Small Business Preparedness Expanded Guide

To minimize the impact of disasters on employees, property, and operations, businesses must make the right preparations. These include: creating a disaster plan, identifying priorities, training employees on emergency preparedness, and reviewing the business’ insurance coverage. Here are resources to help prepare for disasters and organize your response.

Top 10 Preparedness Tips

  1. Organize a staff team to create your plan.
  2. Gather critical documents and information needed for decision making.
  3. Identify and prioritize the company’s most important operations and processes.
  4. Identify hazards and potential disruptions to your operations.
  5. Keep it simple: design a plan that is easy to understand and implement. .
  6. Create a communications strategy and plan to use it post emergency. Maintain an up-to-date emergency contact list for employees, vendors, suppliers, and other key stakeholders.
  7. Recruit and train employee volunteers that can effectively manage the response.
  8. Back up and store vital records and data at an off-site location.
  9. Take action to mitigate the potential impact of a disaster on equipment, buildings, facilities, inventory, and storage. Consider your insurance options and whether to purchase a generator.
  10. Exercise, test, and update your plan at least annually.

More Tips:

“Small businesses are at particular risk as they often lack the resources to survive a catastrophic event. And when small businesses are unable to rebuild, the entire community continues to suffer. Jobs are lost, neighborhoods decline, and individuals and families endure further hardships.”
~United Way, Larimer County (CO) after 2013 floods

Preparedness Resources


Preparedness Guides

Checklists—General

Checklists—By Hazard

Business Continuity Planning (BCP)

71% of small businesses say they are “very dependent” on 1 or 2 key people, but only 22% have “Key Person Insurance” ~National Association of Insurance Commissioners (NAIC)

Insurance

Insurance is not a tax; it is a risk management tool critical for all businesses. It can reduce the financial impact of accidents, fires, and other unplanned disruptions. Insurance protects businesses from events out of their control and improves chances for survival. Here are some tips to keep your business running smoothly:

  • Review your coverage and design an insurance program that fits your business and risks. Bring in an insurance professional to explain different types of available coverage. Keep in mind that some policies may not need to cover every aspect of the business but simply the most critical elements that you need to remain operational. Find the right balance.
  • When disaster strikes, file a claim as soon as possible. To do so, plan ahead for what items you will be required to provide so you do not miss an important step in the process. Take pre-disaster photos of your business and equipment. After an event occurs, document damage with photos or videos.

Review Your Coverage

Filing a Claim

Communicating With Employees, Suppliers, and Customers

During disasters, communication is one of the most needed activities to inform employees and suppliers, answer customer questions, reduce rumors, and provide expectations to the public. It is also one of the first systems to break or experience challenges.
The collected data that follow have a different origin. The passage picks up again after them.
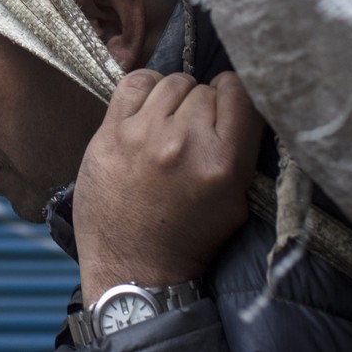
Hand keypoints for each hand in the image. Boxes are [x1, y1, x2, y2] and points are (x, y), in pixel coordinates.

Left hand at [73, 70, 263, 304]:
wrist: (135, 268)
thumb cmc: (189, 237)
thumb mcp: (235, 201)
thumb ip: (241, 149)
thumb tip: (241, 102)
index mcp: (222, 161)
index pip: (239, 91)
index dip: (233, 95)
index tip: (226, 107)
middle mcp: (184, 142)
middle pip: (203, 89)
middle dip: (202, 106)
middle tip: (193, 132)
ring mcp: (143, 135)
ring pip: (171, 83)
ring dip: (174, 99)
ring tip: (168, 125)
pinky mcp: (110, 134)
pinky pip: (134, 83)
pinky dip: (145, 90)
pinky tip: (146, 111)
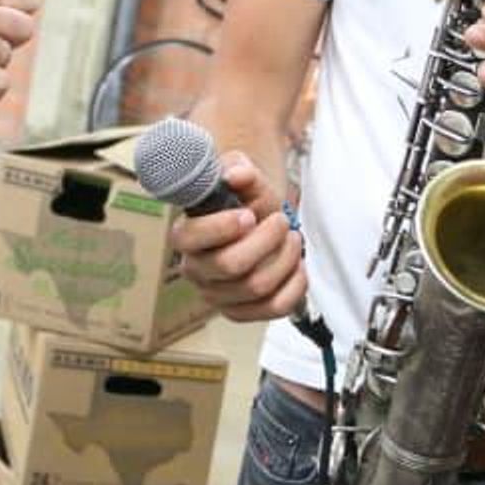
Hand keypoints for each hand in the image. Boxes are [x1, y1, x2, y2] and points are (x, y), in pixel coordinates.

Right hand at [170, 153, 307, 321]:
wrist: (266, 228)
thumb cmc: (249, 206)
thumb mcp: (247, 182)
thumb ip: (242, 171)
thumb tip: (236, 175)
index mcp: (187, 235)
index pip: (189, 238)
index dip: (220, 227)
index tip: (249, 215)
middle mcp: (196, 269)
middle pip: (229, 265)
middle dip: (266, 240)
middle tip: (281, 222)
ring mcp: (217, 296)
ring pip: (255, 286)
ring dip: (284, 258)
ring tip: (292, 238)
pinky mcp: (241, 313)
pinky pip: (273, 308)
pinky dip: (294, 285)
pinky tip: (297, 266)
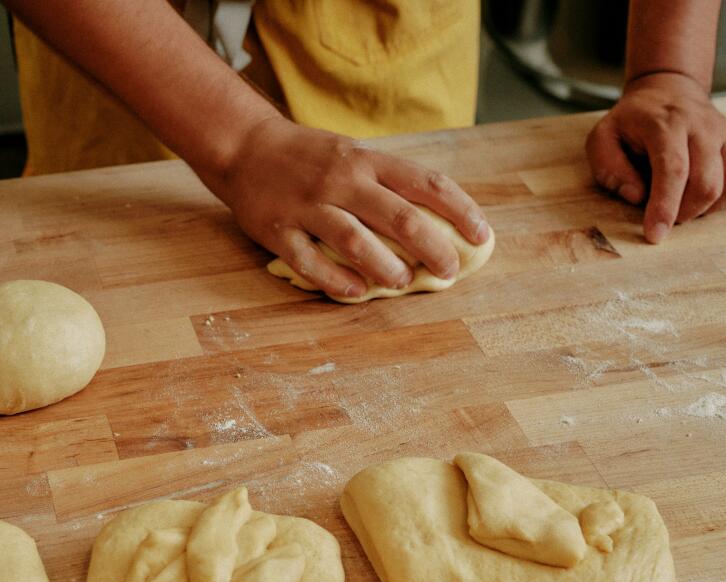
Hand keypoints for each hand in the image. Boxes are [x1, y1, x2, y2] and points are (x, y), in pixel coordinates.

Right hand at [200, 117, 490, 298]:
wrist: (244, 145)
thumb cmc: (308, 157)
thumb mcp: (352, 154)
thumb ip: (387, 183)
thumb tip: (436, 221)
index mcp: (367, 160)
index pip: (426, 183)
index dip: (460, 211)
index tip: (481, 236)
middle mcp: (342, 180)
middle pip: (399, 217)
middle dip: (433, 248)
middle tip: (449, 270)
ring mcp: (308, 206)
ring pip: (356, 241)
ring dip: (386, 267)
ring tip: (402, 283)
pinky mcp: (278, 230)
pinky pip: (310, 261)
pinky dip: (337, 281)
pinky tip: (357, 292)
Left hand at [586, 72, 725, 243]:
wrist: (670, 89)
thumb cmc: (632, 122)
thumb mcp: (603, 137)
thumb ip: (610, 167)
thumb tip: (637, 196)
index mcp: (666, 124)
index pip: (673, 170)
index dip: (665, 207)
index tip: (655, 235)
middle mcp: (703, 127)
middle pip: (708, 183)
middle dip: (686, 213)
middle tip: (668, 216)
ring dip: (711, 209)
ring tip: (688, 206)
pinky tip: (711, 198)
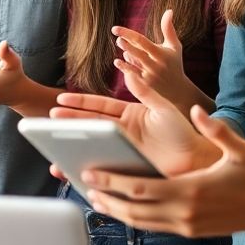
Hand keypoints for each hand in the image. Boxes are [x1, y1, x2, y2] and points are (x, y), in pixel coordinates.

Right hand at [51, 72, 218, 176]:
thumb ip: (146, 91)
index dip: (80, 102)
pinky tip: (72, 173)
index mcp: (129, 114)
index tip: (60, 98)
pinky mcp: (124, 169)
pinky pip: (101, 169)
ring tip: (52, 150)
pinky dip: (85, 171)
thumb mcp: (164, 108)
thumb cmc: (184, 131)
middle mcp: (122, 132)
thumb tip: (129, 71)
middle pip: (89, 125)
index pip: (99, 105)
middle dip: (68, 121)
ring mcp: (121, 151)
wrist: (196, 160)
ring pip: (91, 147)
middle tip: (48, 118)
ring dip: (72, 148)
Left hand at [81, 106, 244, 237]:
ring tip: (94, 197)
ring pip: (140, 222)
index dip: (112, 181)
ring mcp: (186, 225)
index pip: (140, 189)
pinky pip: (154, 226)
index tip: (91, 171)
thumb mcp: (239, 150)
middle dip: (106, 196)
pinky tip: (122, 209)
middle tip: (83, 183)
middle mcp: (184, 212)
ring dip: (116, 211)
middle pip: (133, 209)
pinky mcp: (189, 232)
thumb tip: (197, 108)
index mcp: (190, 191)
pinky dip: (134, 218)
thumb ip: (216, 129)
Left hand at [113, 10, 203, 109]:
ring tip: (119, 43)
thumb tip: (169, 10)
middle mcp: (155, 63)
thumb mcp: (174, 46)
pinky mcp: (146, 83)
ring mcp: (150, 74)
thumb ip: (169, 29)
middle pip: (137, 51)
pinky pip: (133, 73)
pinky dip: (124, 67)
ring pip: (134, 62)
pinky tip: (117, 61)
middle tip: (118, 37)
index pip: (141, 41)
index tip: (115, 29)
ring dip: (126, 53)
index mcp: (161, 53)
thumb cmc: (175, 64)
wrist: (178, 89)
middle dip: (126, 44)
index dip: (128, 33)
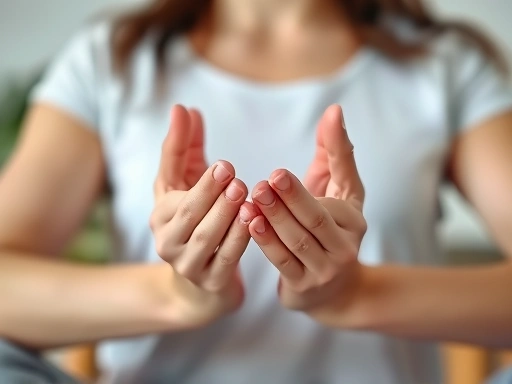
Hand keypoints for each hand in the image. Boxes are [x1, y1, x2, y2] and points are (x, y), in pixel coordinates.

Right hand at [150, 105, 256, 328]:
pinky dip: (240, 240)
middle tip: (233, 176)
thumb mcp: (182, 186)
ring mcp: (188, 264)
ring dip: (227, 216)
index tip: (224, 164)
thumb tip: (182, 107)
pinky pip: (227, 259)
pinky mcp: (211, 282)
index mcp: (162, 215)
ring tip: (245, 197)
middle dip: (210, 195)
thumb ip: (181, 147)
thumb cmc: (192, 223)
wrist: (196, 286)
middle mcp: (168, 241)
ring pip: (208, 238)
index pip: (175, 192)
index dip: (200, 179)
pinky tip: (256, 223)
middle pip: (190, 215)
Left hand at [248, 105, 366, 323]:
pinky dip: (266, 243)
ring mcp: (326, 271)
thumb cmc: (332, 227)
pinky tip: (250, 224)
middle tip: (262, 183)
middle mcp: (346, 247)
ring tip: (251, 200)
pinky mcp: (304, 287)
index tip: (276, 173)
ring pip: (297, 242)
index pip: (329, 204)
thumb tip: (333, 110)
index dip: (300, 191)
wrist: (335, 287)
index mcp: (354, 221)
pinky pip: (283, 263)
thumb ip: (336, 152)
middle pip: (314, 222)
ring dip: (273, 220)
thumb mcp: (340, 190)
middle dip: (287, 202)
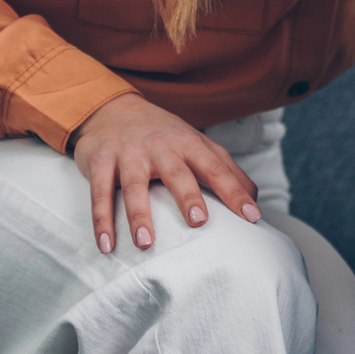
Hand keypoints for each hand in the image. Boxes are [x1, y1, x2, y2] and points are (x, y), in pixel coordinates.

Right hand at [69, 93, 260, 253]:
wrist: (112, 108)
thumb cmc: (164, 134)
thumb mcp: (196, 143)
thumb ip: (225, 168)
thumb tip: (254, 197)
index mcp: (189, 144)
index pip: (217, 169)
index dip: (235, 192)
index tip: (252, 216)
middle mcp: (161, 148)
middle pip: (177, 173)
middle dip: (188, 196)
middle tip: (198, 222)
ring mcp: (129, 154)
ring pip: (134, 186)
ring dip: (139, 215)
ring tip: (145, 243)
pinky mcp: (100, 162)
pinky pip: (99, 193)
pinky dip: (101, 220)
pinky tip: (106, 245)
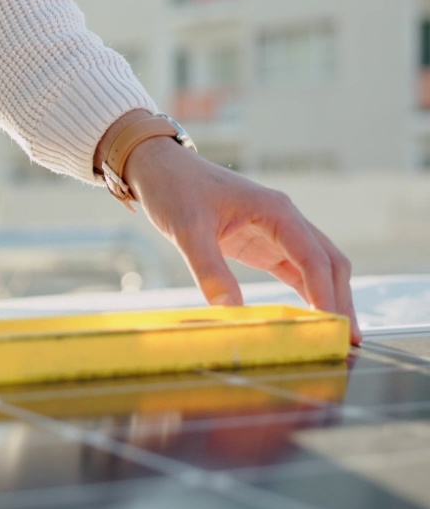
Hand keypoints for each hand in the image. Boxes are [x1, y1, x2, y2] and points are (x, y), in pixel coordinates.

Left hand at [125, 135, 360, 344]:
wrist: (159, 168)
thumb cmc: (175, 188)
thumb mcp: (186, 230)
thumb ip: (209, 270)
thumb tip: (230, 311)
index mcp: (275, 210)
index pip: (313, 257)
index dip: (325, 293)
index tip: (332, 325)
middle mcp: (285, 220)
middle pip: (328, 263)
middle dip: (341, 299)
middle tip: (348, 340)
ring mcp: (276, 232)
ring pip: (317, 268)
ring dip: (328, 298)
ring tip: (337, 336)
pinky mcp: (262, 244)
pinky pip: (294, 271)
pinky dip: (306, 293)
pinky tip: (310, 319)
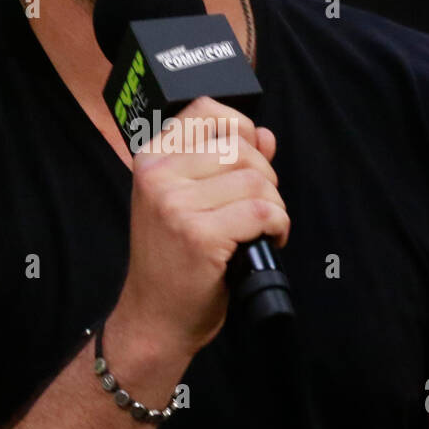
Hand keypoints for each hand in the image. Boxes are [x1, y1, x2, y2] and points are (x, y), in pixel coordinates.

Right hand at [118, 96, 289, 355]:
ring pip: (257, 181)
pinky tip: (266, 241)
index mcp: (150, 159)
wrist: (155, 318)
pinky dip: (277, 226)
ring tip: (260, 228)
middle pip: (239, 147)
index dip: (241, 129)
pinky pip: (263, 211)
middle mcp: (157, 175)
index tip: (249, 160)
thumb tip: (264, 134)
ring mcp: (175, 204)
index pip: (205, 110)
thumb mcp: (189, 202)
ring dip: (274, 207)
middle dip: (264, 177)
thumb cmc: (173, 262)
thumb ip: (224, 162)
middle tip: (257, 209)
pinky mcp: (199, 234)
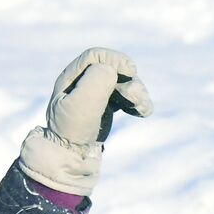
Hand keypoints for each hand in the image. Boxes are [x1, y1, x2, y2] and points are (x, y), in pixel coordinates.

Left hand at [18, 48, 152, 194]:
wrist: (71, 157)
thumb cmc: (72, 131)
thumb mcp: (80, 105)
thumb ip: (95, 82)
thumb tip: (110, 70)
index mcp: (71, 78)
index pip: (96, 56)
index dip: (115, 59)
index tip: (130, 72)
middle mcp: (82, 82)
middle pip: (113, 70)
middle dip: (130, 82)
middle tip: (137, 99)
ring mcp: (94, 94)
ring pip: (122, 83)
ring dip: (137, 93)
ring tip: (143, 108)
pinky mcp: (105, 107)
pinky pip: (125, 97)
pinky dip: (136, 103)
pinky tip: (143, 112)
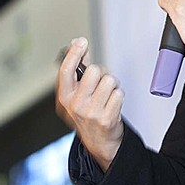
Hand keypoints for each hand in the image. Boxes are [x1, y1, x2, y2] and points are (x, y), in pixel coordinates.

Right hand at [55, 37, 123, 170]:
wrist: (99, 142)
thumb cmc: (88, 114)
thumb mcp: (77, 95)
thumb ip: (77, 70)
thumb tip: (77, 46)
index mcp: (65, 97)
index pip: (66, 70)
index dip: (74, 53)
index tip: (81, 42)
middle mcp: (75, 104)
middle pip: (94, 71)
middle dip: (101, 74)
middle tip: (100, 86)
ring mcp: (91, 112)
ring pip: (109, 80)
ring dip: (112, 85)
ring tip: (107, 96)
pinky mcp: (107, 117)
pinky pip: (119, 93)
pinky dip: (119, 95)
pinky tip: (112, 105)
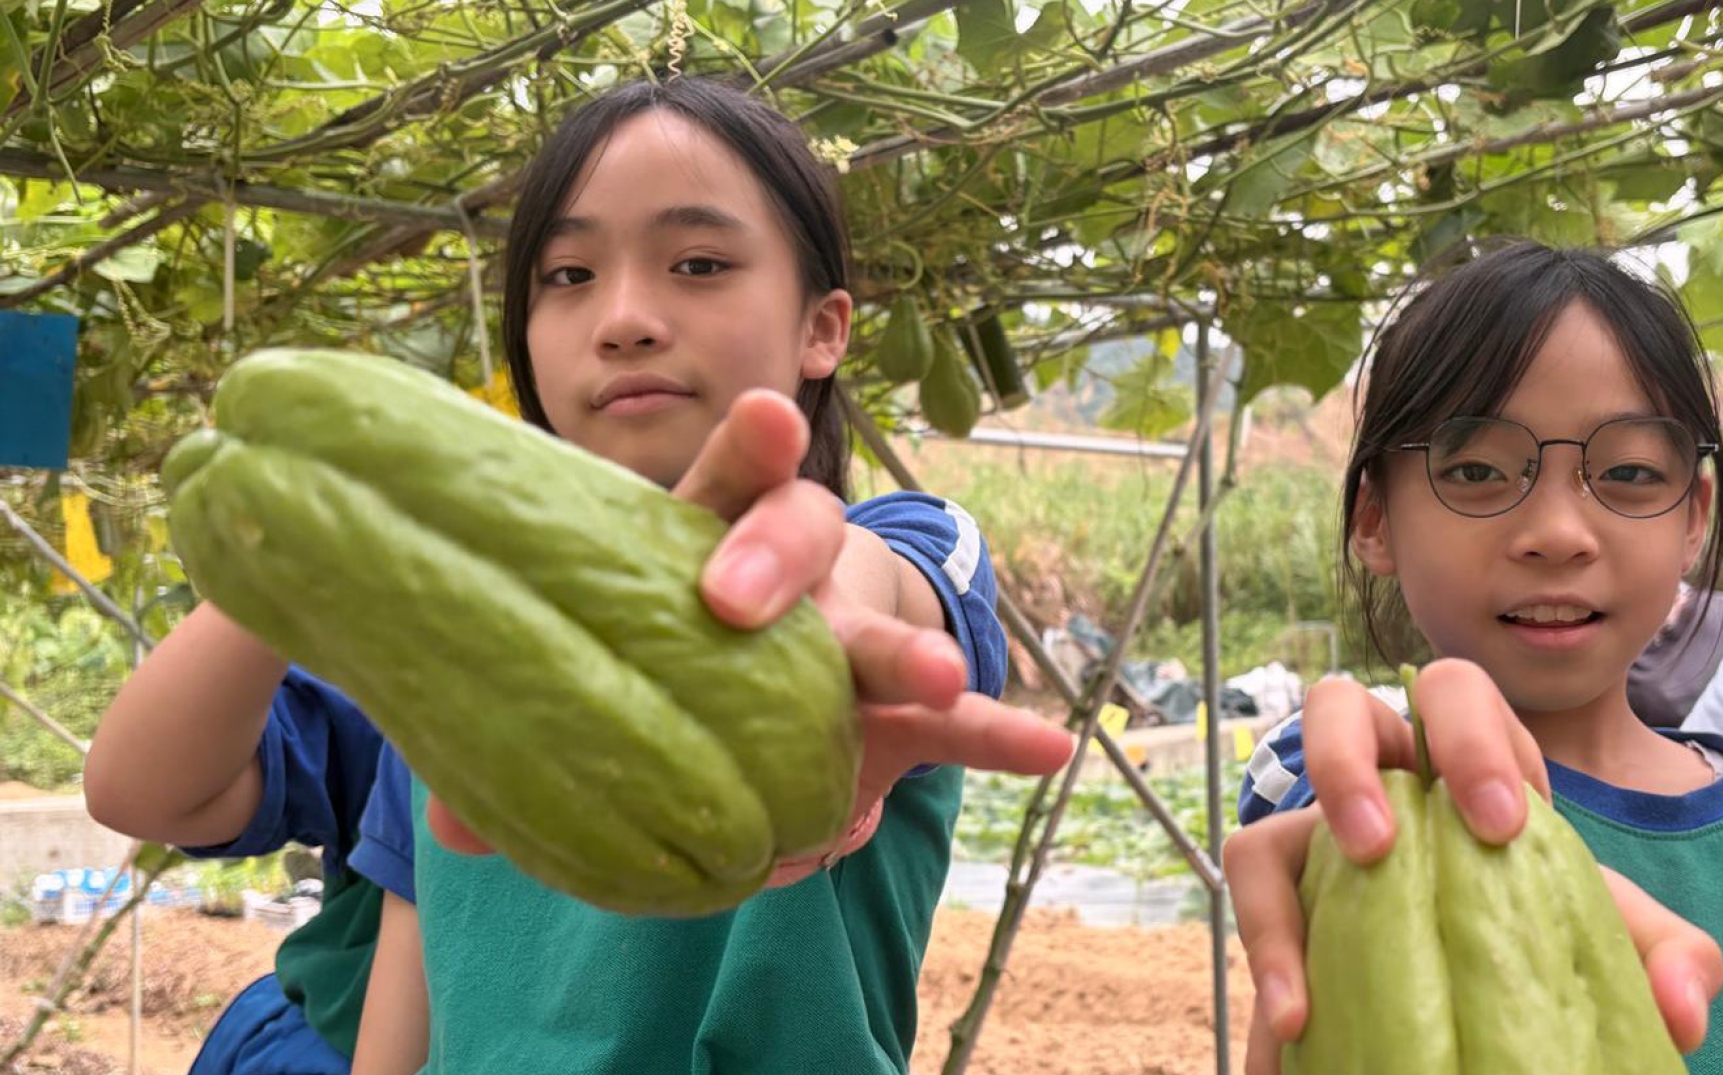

To plan for potential business interruptions and to create a crisis communication strategy as part of your larger Business Continuity Plan. Here are some tips:

  • Keep your Emergency Contact List updated with every possible mode to reach each person (phone: work, home, cell, significant other’s cell; email: work, personal, alternate; family contact; evacuation plan and contact; social media: Facebook, Twitter; etc.)
  • Consider an alert mechanism that can keep your employees, customers, vendors, suppliers, and stakeholders informed and regularly updated in multiple ways (e.g. email, text messages). Test regularly.
  • Use existing social media platforms to communicate online (e.g. Facebook, Twitter).
  • Have procedures to work with the media following a crisis.
  • Identify a spokesperson to be the voice of your company in talking with the media.
  • Developing messaging and talking points specific to their intended audience (e.g. employees, vendors, community members).
  • Communicate accurately and often with customers to keep them informed of any delays in delivery, alternatives, expectations, and any compensation.
  • Monitor outside communications to determine what is working well and areas to improve your communication strategy.
  • Update the communications strategy often. Train employees and provide new hires with the communications strategy.

Crisis Communication Planning

Integrating social media into Your Communications Plan

Employee Assistance

An Employee Assistance Program (EAP) can be useful in handling productivity decline following a disaster.  

Compendium of Resources

Depending on the type of hazards your business may face there are a variety of resources to help. These include  FEMA, SBA, business continuity publications, local fire departments, Chambers of Commerce, Economic Development organizations, professional organizations and many more. Most  have a strong online presence with tools available via the internet.